August 14, 2008 6:58:52 PM PDT
A cracked rail disrupted service to thousands of BART commuters Thursday morning. It caused delays of an hour or more in some cases. It happened on a section of track near the Lake Merritt station where five lines converge. The cracked rail is another example of BART's decaying infrastructure, but replacing it does not come cheap.

The rail crack was detected at about 9:45 Thursday morning underground, 120 feet north of the Lake Merritt station. It could not happen at a worse spot -- a major rail intersection where all five BART lines meet.

"We wanted to make sure our passengers are safe, so we terminated service as soon we saw evidence that there might be a crack," said BART spokesman Jim Allison.

Riders were detoured on special shuttle trains, resulting in delays of an hour or more.

"We had to transfer a couple times and we had to wait for other trains to clear the tracks," said BART rider Paula Johnson.

By noon, workers had made temporary repairs to the rail, enabling regular train service. The cracked rail is symptomatic of an aging infrastructure.

"A new rail wouldn't crack, but an older rail does," said BART spokesman Linton Johnson.

Last May, a transformer caught fire in a Hayward BART yard causing major delays for months at some stations. That is also evidence of the need to replace aging power equipment.

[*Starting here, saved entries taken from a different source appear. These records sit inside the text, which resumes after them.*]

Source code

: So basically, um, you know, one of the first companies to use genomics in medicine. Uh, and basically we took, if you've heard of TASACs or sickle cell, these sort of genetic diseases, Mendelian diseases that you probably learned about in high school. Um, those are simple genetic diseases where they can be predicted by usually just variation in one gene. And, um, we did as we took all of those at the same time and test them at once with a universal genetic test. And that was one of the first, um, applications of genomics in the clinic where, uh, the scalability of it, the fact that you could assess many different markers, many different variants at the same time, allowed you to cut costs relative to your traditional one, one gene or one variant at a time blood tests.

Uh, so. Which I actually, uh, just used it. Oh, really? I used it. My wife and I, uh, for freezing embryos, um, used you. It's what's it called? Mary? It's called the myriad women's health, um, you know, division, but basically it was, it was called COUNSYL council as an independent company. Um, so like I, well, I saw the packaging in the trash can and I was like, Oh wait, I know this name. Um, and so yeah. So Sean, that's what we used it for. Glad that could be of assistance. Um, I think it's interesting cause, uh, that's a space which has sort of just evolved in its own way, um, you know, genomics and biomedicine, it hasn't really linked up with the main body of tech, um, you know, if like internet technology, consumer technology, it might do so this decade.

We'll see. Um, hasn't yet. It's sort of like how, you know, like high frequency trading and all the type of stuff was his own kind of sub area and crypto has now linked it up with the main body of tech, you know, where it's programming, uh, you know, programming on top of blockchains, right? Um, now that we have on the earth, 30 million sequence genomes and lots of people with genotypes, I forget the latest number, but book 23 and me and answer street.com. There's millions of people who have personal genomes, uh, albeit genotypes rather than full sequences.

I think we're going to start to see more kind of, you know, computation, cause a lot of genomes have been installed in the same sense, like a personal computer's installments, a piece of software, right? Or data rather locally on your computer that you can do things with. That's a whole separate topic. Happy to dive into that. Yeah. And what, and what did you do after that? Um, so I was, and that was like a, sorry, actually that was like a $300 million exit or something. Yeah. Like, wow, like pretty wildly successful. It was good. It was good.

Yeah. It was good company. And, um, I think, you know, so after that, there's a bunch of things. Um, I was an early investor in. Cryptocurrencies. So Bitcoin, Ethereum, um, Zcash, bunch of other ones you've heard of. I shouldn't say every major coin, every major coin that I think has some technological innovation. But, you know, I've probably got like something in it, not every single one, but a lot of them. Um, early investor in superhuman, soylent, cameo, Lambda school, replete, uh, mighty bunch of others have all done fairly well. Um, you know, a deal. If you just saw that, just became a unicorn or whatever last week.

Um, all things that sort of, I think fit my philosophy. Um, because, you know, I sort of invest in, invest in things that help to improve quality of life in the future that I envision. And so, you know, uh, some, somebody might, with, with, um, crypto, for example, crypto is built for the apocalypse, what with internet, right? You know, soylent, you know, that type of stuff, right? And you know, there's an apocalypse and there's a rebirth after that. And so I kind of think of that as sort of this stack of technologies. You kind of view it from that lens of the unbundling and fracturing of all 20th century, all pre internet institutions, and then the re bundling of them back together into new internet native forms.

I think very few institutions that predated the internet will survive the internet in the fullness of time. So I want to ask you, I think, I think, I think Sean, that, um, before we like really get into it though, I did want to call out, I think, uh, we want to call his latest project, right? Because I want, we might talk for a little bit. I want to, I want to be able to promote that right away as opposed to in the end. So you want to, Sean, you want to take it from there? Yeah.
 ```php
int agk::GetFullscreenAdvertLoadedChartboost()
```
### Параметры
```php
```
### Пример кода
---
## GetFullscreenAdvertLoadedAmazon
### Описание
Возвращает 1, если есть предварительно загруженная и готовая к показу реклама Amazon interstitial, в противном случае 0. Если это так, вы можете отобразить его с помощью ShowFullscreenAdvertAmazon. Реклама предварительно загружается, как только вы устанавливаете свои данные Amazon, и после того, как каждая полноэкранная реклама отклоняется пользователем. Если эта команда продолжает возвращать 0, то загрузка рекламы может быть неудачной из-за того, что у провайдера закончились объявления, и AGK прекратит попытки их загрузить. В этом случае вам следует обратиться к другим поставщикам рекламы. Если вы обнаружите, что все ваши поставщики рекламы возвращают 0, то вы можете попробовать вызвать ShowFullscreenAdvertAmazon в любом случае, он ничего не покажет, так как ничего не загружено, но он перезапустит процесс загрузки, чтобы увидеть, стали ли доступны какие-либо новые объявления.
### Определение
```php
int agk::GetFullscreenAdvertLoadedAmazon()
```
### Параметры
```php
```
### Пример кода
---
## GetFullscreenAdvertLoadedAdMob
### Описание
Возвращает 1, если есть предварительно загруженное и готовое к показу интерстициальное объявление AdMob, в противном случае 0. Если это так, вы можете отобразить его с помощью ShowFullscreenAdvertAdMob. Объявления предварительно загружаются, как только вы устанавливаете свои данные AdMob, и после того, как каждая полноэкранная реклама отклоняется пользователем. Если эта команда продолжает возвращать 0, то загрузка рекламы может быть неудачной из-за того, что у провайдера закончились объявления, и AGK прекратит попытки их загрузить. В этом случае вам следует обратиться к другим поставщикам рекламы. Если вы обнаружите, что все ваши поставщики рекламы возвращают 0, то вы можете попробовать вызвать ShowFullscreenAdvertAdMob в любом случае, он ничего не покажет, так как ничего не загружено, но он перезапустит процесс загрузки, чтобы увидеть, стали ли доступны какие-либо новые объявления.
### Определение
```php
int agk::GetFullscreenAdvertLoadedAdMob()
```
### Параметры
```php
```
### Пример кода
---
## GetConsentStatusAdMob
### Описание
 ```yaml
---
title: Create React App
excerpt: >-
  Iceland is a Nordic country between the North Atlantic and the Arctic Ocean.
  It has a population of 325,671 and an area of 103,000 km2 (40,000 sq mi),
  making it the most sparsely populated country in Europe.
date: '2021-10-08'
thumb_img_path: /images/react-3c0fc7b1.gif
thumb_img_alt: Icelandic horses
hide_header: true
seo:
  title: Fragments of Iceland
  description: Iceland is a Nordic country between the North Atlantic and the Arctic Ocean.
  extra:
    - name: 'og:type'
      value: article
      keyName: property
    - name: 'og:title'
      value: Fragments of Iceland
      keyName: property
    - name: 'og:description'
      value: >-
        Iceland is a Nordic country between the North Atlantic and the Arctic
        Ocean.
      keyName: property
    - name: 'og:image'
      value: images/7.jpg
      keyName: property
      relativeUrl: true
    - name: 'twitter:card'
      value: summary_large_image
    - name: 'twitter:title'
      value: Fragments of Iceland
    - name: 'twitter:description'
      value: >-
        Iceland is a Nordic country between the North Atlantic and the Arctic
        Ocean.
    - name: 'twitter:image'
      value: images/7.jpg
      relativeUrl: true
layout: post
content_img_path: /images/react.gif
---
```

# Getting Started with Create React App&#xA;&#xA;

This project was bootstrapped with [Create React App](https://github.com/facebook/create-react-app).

BART is using $18 million of state bond money to replace old circuit breakers at its older stations. It is a priority since the firm that makes the circuit breakers quit business, so there are no spare parts if there is a power failure.

"So the lights would go out, the equipment at the station would go out. We'd have to shut down the station," said Johnson.

However, BART's number one priority is to replace its entire fleet of 669 train cars with a high-tech fleet.

"We've got about $8 billion in needs and not all the money. About a $2.5 billion shortfall," said Johnson.

Getting the rest of that money is difficult. BART says the regional funding formulas of the Metropolitan Transportation Commission favor building highways and not mass transit. Washington has been little help as well.

"Congress has traditionally favored new starts as opposed to adding capacity or dealing with the problems of older systems," said Tom Redulovich, BART's board director.

BART's money comes from a variety of funding sources -- the feds, the state, the counties, etc. However, getting that money is difficult, so they have had to rely on the fare box. The next increase is January 10.